▶ Tarefa a realizar
Prossiga com o texto sobre o show de Chico Buarque e Mônica Salmaso, a partir do ponto em que ele para.

▶ Seção do texto
━━━━━━━━
Chico/Mônica, Nassif e Marcelo Seráfico
- Professor Seráfico
- 6 de mar. de 2023
- 4 min de leitura
Texto do jornalista Luis Nassif:
Foi o maior show de Chico Buarque que assisti, com a participação majestosa de Mônica Salmaso.
Foi um reencontro amoroso com o Brasil, através da seleção de composições de várias fases de Chico, cada qual impregnando a história de um público sedento de Brasil, que lotou o teatro.
Eram milhares de pessoas, órfãs não propriamente de Chico, mas de Brasil, que reagiam
entusiasticamente a cada música, como para espantar os demônios que já apossaram do país conspurcando o verde e amarelo com suas caras de zumbis abobados, saindo dos porões do inferno.
Passou pelo show grande parte do repertório intemporal de Chico. Mas o momento mais intenso foi quando Chico e Mônica interpretara “Maninha”, a música que melhor antecipou o que se passaria com o Brasil.
A letra narra a história de dois irmãos, após o abusador ter entrado em suas vidas, a saudade da vida perdida, a esperança de um dia ela ir embora.
━━━━━━━━
▶ Registros listados

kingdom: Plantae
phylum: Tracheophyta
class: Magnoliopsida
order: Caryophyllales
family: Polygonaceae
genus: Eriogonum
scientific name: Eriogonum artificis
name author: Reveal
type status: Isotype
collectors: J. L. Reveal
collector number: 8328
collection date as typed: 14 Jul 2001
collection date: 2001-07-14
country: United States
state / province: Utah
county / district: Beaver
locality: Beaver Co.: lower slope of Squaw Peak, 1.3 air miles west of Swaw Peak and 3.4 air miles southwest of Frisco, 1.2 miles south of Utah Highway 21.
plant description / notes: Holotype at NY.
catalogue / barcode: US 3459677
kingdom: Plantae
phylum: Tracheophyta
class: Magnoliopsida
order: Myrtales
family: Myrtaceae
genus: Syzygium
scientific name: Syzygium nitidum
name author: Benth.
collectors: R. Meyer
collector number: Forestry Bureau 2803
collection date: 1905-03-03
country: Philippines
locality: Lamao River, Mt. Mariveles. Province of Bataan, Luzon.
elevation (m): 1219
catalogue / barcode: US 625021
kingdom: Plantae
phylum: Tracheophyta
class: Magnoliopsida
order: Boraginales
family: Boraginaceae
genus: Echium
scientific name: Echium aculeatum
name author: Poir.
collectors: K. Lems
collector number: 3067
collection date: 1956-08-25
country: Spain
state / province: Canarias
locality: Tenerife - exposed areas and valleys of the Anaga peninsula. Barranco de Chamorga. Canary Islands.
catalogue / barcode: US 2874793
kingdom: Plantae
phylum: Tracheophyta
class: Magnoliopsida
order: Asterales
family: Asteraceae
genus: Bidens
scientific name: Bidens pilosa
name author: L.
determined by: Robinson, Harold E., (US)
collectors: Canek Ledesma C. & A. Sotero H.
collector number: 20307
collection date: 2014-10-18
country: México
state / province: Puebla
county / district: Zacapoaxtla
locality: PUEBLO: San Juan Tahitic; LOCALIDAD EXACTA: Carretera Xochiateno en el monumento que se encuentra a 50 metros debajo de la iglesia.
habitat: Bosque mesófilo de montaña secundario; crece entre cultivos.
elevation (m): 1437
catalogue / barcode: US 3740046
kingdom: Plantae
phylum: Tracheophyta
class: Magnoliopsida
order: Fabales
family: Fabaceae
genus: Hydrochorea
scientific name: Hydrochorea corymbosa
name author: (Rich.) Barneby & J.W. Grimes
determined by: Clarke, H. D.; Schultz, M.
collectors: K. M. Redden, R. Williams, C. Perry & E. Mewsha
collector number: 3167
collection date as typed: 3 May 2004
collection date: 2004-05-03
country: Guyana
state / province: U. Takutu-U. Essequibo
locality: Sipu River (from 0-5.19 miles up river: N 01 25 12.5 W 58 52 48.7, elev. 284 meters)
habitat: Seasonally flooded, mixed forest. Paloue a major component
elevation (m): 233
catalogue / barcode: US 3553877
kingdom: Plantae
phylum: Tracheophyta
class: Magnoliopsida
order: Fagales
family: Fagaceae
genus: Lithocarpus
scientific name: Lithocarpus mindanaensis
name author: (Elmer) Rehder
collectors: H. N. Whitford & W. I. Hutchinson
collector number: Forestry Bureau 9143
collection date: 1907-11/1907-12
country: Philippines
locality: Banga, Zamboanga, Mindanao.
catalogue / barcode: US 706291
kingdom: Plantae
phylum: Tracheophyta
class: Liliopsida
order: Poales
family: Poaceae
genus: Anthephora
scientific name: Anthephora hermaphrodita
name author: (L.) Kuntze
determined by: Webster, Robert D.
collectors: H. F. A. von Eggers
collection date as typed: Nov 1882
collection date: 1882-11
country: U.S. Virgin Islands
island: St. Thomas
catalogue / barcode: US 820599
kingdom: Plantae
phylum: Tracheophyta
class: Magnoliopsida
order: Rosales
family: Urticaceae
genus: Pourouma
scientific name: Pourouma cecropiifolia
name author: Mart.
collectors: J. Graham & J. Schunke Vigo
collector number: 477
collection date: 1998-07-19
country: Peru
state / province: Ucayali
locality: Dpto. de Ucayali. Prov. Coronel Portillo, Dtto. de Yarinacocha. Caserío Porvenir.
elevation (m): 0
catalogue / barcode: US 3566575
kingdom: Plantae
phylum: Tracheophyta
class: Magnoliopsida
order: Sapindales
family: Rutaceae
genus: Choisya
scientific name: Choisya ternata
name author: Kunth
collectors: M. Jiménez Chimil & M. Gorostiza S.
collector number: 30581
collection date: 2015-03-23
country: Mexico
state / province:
━━━━━━━━
▶ Resposta do exercício
Se lembra da fogueira
Se lembra dos balões
Se lembra dos luares dos sertões
A roupa no varal, feriado nacional
E as estrelas salpicadas nas canções
Se lembra quando toda modinha falava de amor
Pois nunca mais cantei, oh maninha
Depois que ele chegou
Se lembra da jaqueira
A fruta no capim
Dos sonhos que você contou pra mim
Os passos no porão, lembra da assombração
E das almas com perfume de jasmim
Se lembra do jardim, oh maninha
Coberto de flor
Pois hoje só dá erva daninha
No chão que ele pisou
Se lembra do futuro
Que a gente combinou
Eu era tão criança e ainda sou
Querendo acreditar que o dia vai raiar
Só porque uma cantiga anunciou
Mas não me deixe assim, tão sozinho
A me torturar
Que um dia ele vai embora, maninha
Prá nunca mais voltar
Estava ali, o Brasil que começou a ser ensaiado a partir do “mensalão”, que se consolidou com a Lava Jato, o país do ódio, da destruição do adversário, tratado como inimigo. Até que o abusador tomou conta de tudo, as milícias conquistaram o poder, exterminando doentes, índios e abandonando crianças, destruindo sistemas de ensino, redes de proteção social.
A música aumentou em vários graus a emoção que já cobria a plateia. Não foi necessária nenhuma explicação, nenhum grito de guerra, mas apenas a solidariedade barulhenta de irmãos que se vêem libertados do abusador. E, na saída, a dura realidade batendo de volta.
Se um dia ele vai embora, prá nunca mais voltar, não será por agora. O abusador não é a figura caricata, pornográfica de Bolsonaro e seus filhos, da fada madrinha Michele, com suas maçãs envenenadas de manipulações religiosas, nem a bruxa Damares medindo o dedo de curumins enjaulados.
O abusador, agora, está em cada esquina, depois que uma campanha odiosa de mídia abriu as portas dos túmulos, permitindo que os zumbis escapassem das profundezas e invadissem definitivamente a vida brasileira.
É pior que nos tempos da ditadura.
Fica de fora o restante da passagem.